= Mahkam Pulodova =

Mahkam Tohirovna Pulodova (born 25 February 1928) was a Tajikistani obstetrician and gynaecologist of the Soviet era.

Born into a working-class family in Samarkand, Pulodova received her early education in local Russian schools, and graduated from the Tajikistan State Medical Institute in 1949. She was a graduate student from 1950 until 1953; during this time, in 1952, she joined the Communist Party of the Soviet Union.
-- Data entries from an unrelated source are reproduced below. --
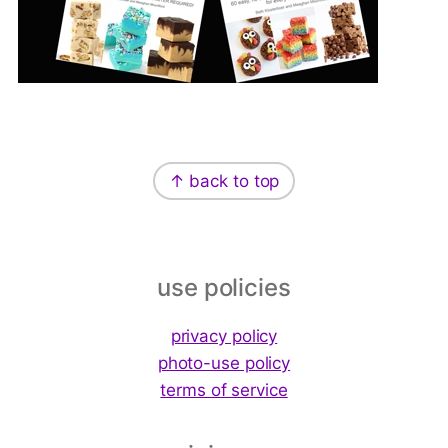
Footer
↑ back to top
use policies
privacy policy
photo-use policy
terms of service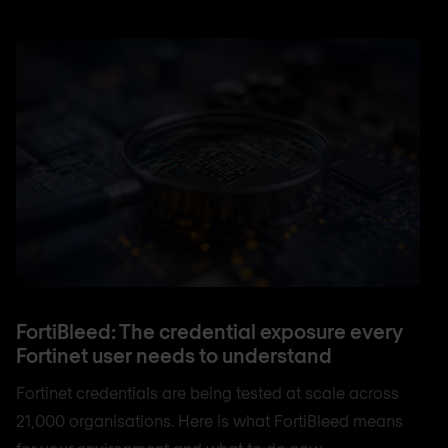
FortiBleed: The credential exposure every
Fortinet user needs to understand
Fortinet credentials are being tested at scale across
21,000 organisations. Here is what FortiBleed means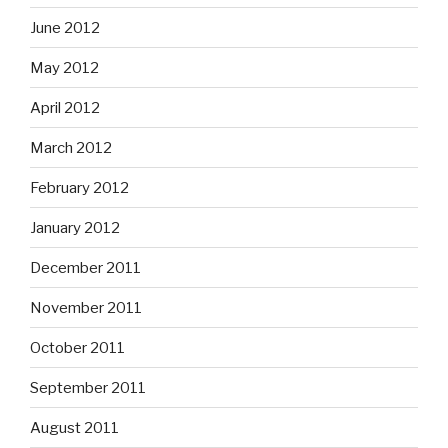
June 2012
May 2012
April 2012
March 2012
February 2012
January 2012
December 2011
November 2011
October 2011
September 2011
August 2011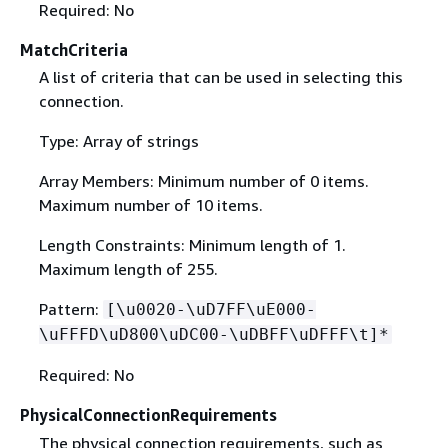
Required: No
MatchCriteria
A list of criteria that can be used in selecting this
connection.
Type: Array of strings
Array Members: Minimum number of 0 items.
Maximum number of 10 items.
Length Constraints: Minimum length of 1.
Maximum length of 255.
Pattern:
[\u0020-\uD7FF\uE000-
\uFFFD\uD800\uDC00-\uDBFF\uDFFF\t]*
Required: No
PhysicalConnectionRequirements
The physical connection requirements, such as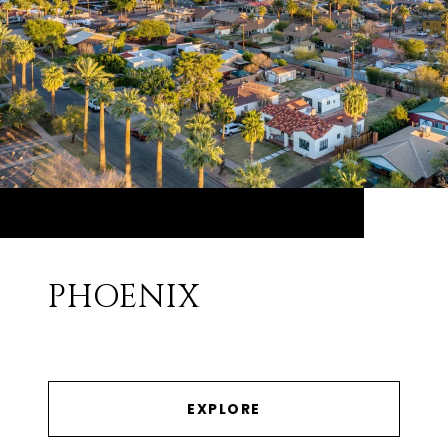
PHOENIX
EXPLORE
From 1954 until 1957 she was employed at the Tajikistan State Medical Institute; from 1958 to 1962 she served as acting Minister of Health of the Tajik SSR. In 1962 she became an assistant professor and Senior Scientific Worker, becoming a full Doctor of Medicine in 1967 and a professor in 1968. From that year until 1970 she served as prorector of scientific affairs, and in 1971 she became the head of the Tajikistan State Medical Institute's Department of Obstetrics and Gynecology, from which position she later retired. Pulodova concerned herself, in her research, with the effects of high altitudes on pregnancy and with the physiology of girls as they reach puberty. Her writings include Pregnancy and the Principles for Blood Coagulation in Tajikistan's Dry, Subtropic Conditions (Dushanbe, 1970) and The Humoral Aspects of the Immunological Process in Early Ontogenesis (Dushanbe, 1979). She received a number of awards for her work, being recognized as a Distinguished Scientist of the Tajik SSR in 1978 and receiving the Order of the Red Banner of Labour and several other medals for the government. During her career she traveled to India, Italy, and Iran.